Sunday, July 3, 2016

How Government Policy Encouraged Housing Discrimination And Hurt Black Wealth

See Choosing a School for My Daughter in a Segregated City: How one school became a battleground over which children benefit from a separate and unequal system by NIKOLE HANNAH-JONES. From the NY Times.
"In 1952, a black woman named Gladys McBeth became one of Farragut’s earliest tenants. Nearly three generations later, when I visited her in November, she was living in the same 14th-floor apartment, where she paid about $1,000 a month in rent. Back then, she said, Farragut was a place for strivers. “I didn’t know nothing about projects when I moved in,” she said. “It was veteran housing.” The project housed roughly even numbers of black and white tenants, including migrants escaping hardship from Poland, Puerto Rico and Italy, and from the feudal American South. To get in, everyone had to show proof of marriage, a husband’s military-discharge papers and pay stubs.

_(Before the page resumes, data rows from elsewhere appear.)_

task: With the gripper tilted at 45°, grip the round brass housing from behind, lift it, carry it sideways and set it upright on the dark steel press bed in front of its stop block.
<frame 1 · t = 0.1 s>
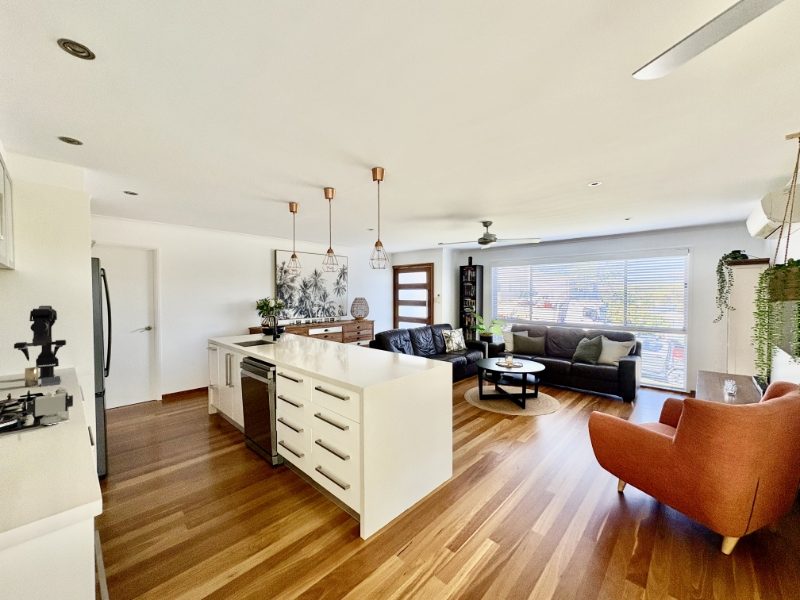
hand: (41, 359, 174), 15 cm above the worktop, tool pointing down, fingers open, 9 cm apart
press bed: (51, 383, 179), on the worktop
brass housing: (31, 385, 175), on the worktop
pneumatic valve: (50, 424, 122), on the worktop
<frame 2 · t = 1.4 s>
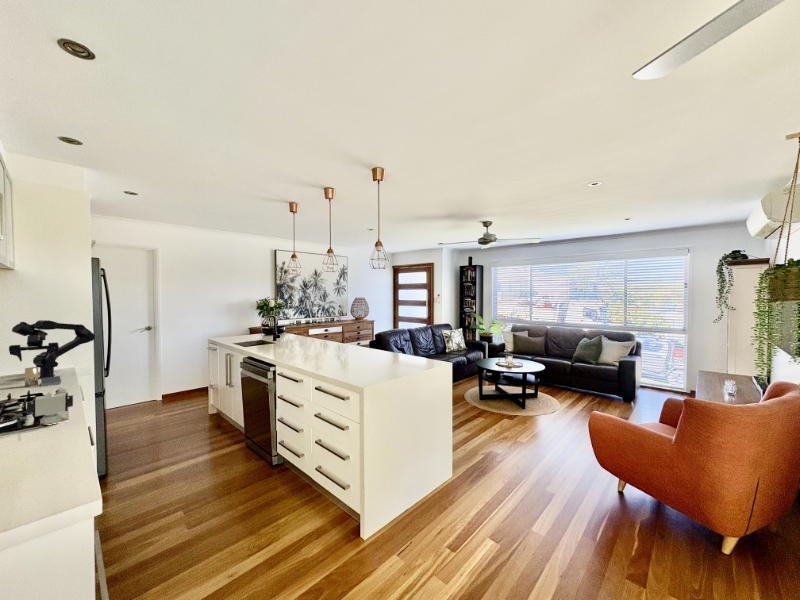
hand: (33, 360, 180), 13 cm above the worktop, tool tilted 45°, fingers open, 9 cm apart
nothing on the worktop moved.
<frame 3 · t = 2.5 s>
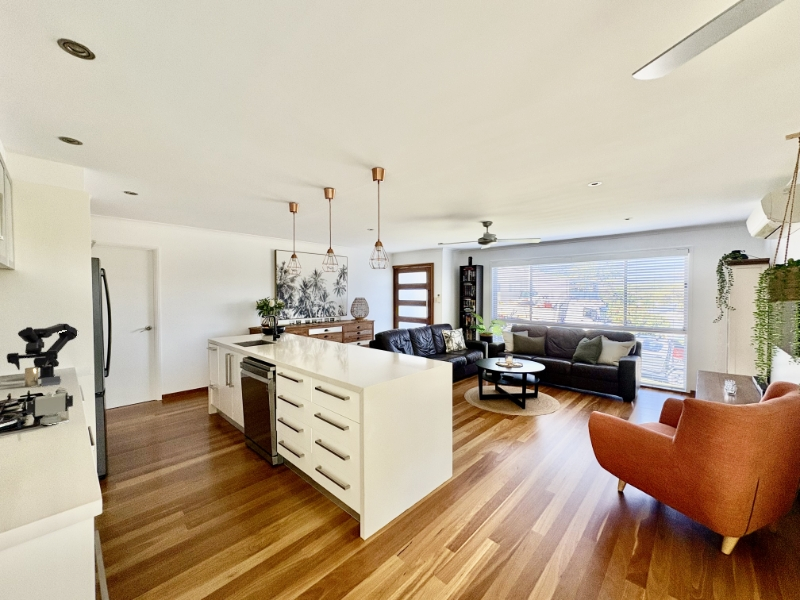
hand: (31, 368, 176), 9 cm above the worktop, tool tilted 45°, fingers open, 9 cm apart
nothing on the worktop moved.
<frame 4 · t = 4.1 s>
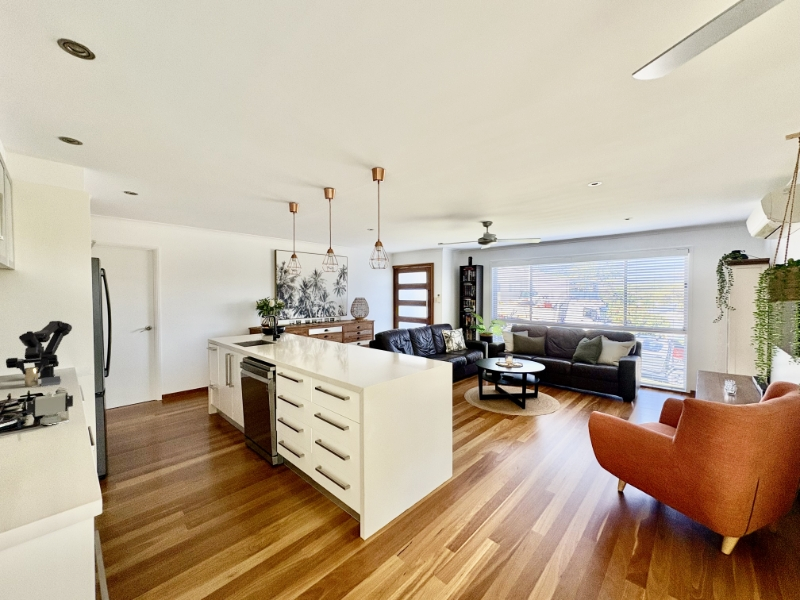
hand: (31, 373, 174), 7 cm above the worktop, tool tilted 45°, fingers closed on brass housing, 5 cm apart
brass housing: (31, 385, 175), on the worktop, touching gripper
everything else where it was.
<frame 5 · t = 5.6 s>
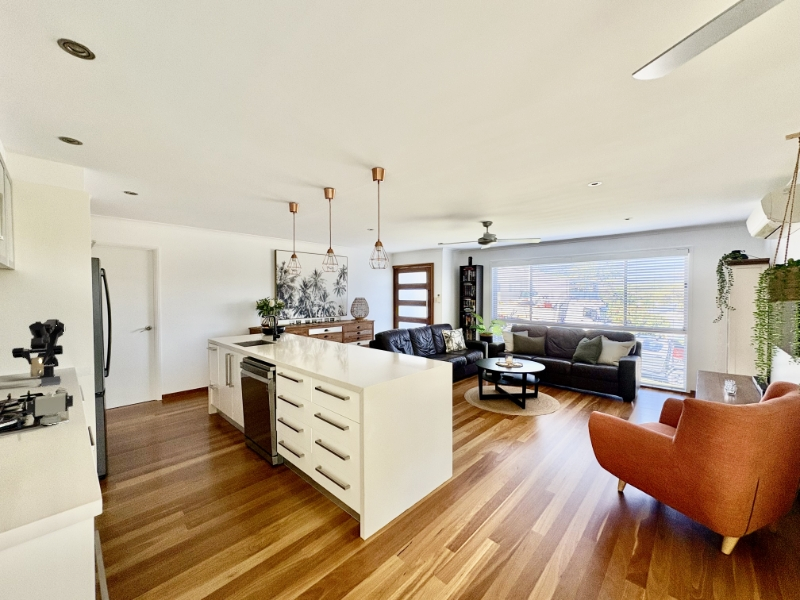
hand: (36, 363, 175), 12 cm above the worktop, tool tilted 45°, fingers closed on brass housing, 5 cm apart
brass housing: (37, 375, 176), point 5 cm above the worktop, touching gripper
everything else where it was.
when the fingers open (9 cm above the worktop, at t = 7.1 s): brass housing stays where it is, resting on press bed.
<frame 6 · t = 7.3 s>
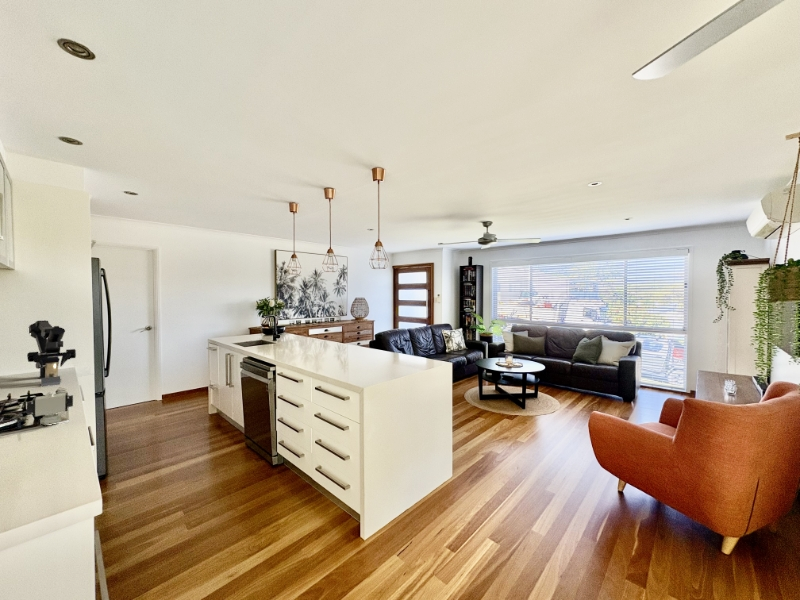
hand: (51, 367, 179), 10 cm above the worktop, tool tilted 45°, fingers open, 7 cm apart
brass housing: (51, 380, 180), point 2 cm above the worktop, touching press bed
everything else where it was.
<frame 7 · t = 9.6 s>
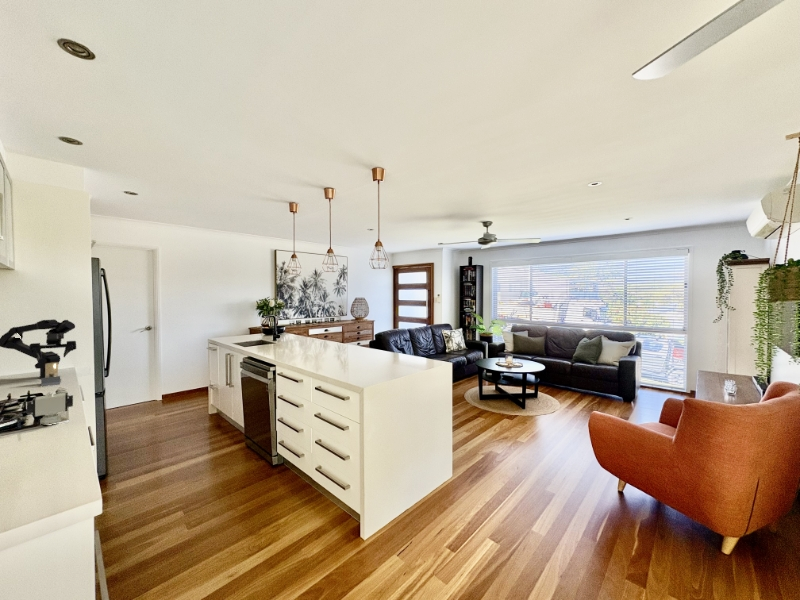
hand: (52, 357, 185), 14 cm above the worktop, tool tilted 45°, fingers open, 9 cm apart
nothing on the worktop moved.
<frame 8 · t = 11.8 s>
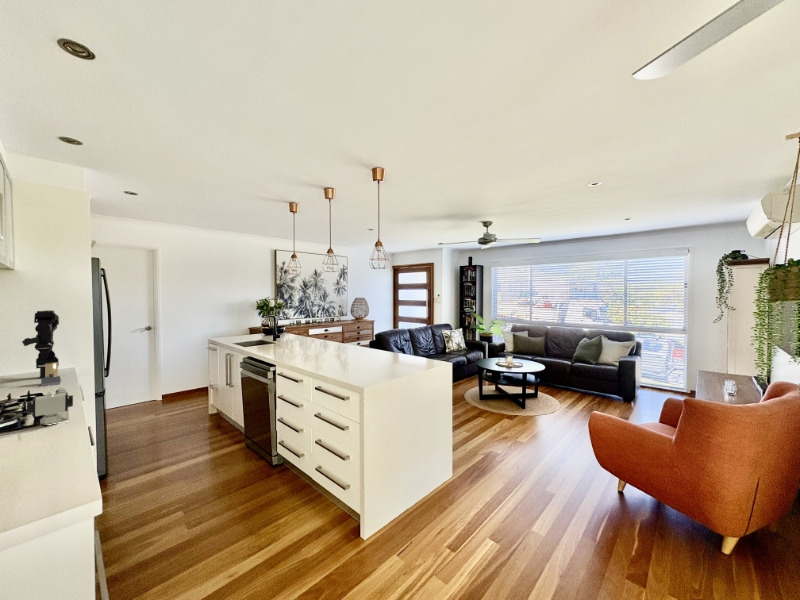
hand: (44, 358, 185), 13 cm above the worktop, tool pointing down, fingers open, 9 cm apart
nothing on the worktop moved.
at the end: brass housing 0.4 cm off-centre on the press bed, point 1.5 cm above the press bed's base; brass housing tilted 1°; the gripper is holding nothing — task done.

Robert McBeth, Gladys’s husband, drove a truck, while she stayed home raising their four children. In the years before the Brown decision, the oldest of the McBeth children went to a nearby school where the kids were predominantly black and Latino, because the New York City Board of Education bused white children in the area to other schools, according to the N.A.A.C.P. School officials at the time, as today, claimed the racial makeup of the schools was an inevitable result of residential segregation. Though Farragut was not yet segregated, most of the city was. And that segregation in housing often resulted from legal and open discrimination that was encouraged and condoned by the state, and at times required by the federal government.

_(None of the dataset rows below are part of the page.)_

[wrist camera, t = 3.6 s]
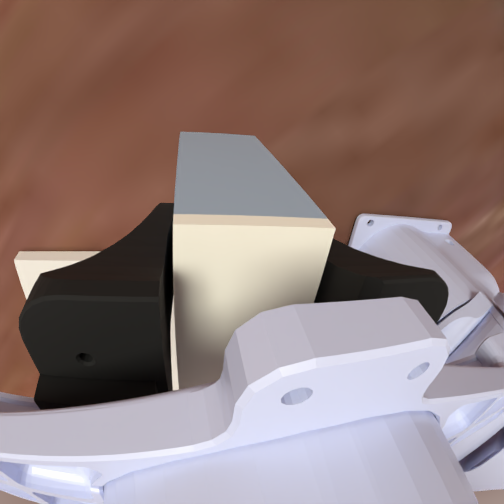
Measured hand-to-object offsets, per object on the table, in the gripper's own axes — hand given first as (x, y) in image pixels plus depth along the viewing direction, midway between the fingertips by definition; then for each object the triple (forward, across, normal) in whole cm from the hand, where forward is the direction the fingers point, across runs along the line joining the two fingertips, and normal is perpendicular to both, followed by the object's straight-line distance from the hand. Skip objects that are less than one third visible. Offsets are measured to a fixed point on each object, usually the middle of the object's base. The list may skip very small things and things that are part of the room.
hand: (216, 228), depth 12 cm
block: (+2, 0, 0) cm, 2 cm away
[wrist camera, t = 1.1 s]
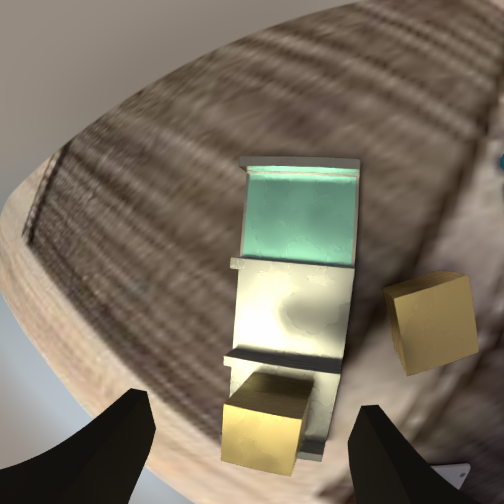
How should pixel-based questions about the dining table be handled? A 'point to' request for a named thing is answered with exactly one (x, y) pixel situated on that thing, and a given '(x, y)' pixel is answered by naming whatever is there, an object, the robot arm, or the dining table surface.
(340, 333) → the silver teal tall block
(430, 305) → the brass metal cube
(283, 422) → the brass block
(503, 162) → the gear
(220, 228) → the dining table surface
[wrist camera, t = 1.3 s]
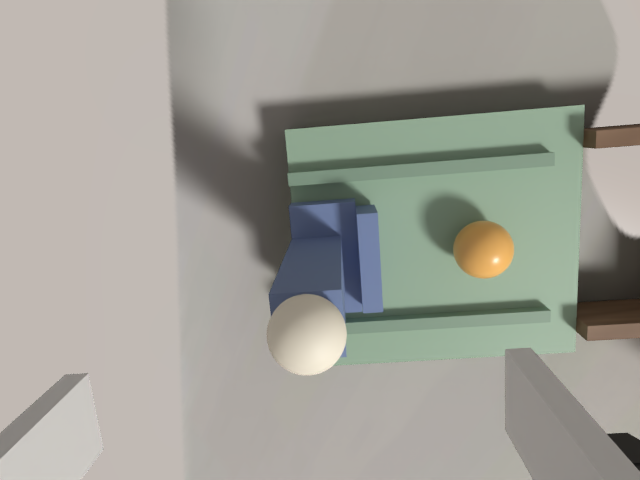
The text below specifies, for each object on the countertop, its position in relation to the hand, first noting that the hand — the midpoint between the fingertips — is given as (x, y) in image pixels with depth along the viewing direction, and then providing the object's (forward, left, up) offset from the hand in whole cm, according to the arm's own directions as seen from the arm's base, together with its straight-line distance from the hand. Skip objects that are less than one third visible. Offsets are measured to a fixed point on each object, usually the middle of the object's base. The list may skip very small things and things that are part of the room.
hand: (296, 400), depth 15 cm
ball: (0, +10, -15) cm, 18 cm away
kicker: (0, +1, -17) cm, 17 cm away
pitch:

Nowhere would that become more evident than in Farragut, which by the 1960s was careering toward the same fate overtaking nearly all public housing in big cities. White residents used Federal Housing Administration-insured loans to buy their way out of the projects and to move to shiny new middle-class subdivisions. This subsidized home-buying boom led to one of the broadest expansions of the American middle class ever, almost exclusively to the benefit of white families. The F.H.A.’s explicitly racist underwriting standards, which rated black and integrated neighborhoods as uninsurable, made federally insured home loans largely unavailable to black home seekers. Ninety-eight percent of these loans made between 1934 and 1968 went to white Americans.

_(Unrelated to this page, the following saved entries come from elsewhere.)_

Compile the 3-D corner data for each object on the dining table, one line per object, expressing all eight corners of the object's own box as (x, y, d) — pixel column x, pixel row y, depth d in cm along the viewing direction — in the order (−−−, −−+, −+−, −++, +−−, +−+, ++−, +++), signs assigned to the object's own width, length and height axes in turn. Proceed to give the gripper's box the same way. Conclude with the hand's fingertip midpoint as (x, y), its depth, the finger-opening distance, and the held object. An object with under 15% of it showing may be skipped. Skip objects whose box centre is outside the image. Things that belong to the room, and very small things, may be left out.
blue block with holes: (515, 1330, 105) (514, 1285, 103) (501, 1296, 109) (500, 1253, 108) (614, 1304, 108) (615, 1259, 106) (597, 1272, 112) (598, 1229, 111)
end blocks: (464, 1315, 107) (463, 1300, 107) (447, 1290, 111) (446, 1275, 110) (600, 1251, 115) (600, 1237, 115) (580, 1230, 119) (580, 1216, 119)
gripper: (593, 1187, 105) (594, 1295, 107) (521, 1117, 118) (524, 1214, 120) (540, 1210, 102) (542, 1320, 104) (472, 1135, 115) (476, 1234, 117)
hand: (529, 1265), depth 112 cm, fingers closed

Housing discrimination was legal until 1968. Even if black Americans managed to secure home loans, many homes were off-limits, either because they had provisions in their deeds prohibiting their sale to black buyers or because entire communities — including publicly subsidized middle-class developments like Levittown on Long Island and Stuyvesant Town in Manhattan — barred black home buyers and tenants outright. The McBeths tried to buy a house, but like so many of Farragut’s black tenants, they were not able to. They continued to rent while many of their white neighbors bought homes and built wealth. Scholars attribute a large part of the yawning wealth gap between black and white Americans — the typical white person has 13 times the wealth of a typical black person — to discriminatory housing policies."